##### LISTAGEM FORNECIDA
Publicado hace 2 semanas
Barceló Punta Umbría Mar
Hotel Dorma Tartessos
##########
##### LISTAGEM FORNECIDA
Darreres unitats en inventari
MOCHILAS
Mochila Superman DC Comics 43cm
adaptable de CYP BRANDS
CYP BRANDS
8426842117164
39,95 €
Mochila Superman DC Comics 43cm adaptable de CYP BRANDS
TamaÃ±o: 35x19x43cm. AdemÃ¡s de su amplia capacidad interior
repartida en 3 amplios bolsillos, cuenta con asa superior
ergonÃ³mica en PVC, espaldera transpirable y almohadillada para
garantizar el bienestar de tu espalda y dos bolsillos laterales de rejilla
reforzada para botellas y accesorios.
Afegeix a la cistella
##########
• **O QUE SE PEDE**: Extraia da listagem acima todas as linhas que contêm a palavra "Superman", considerando a distinção entre maiúsculas e minúsculas.

• **RESULTADO A SEGUIR**:
Mochila Superman DC Comics 43cm
Mochila Superman DC Comics 43cm adaptable de CYP BRANDS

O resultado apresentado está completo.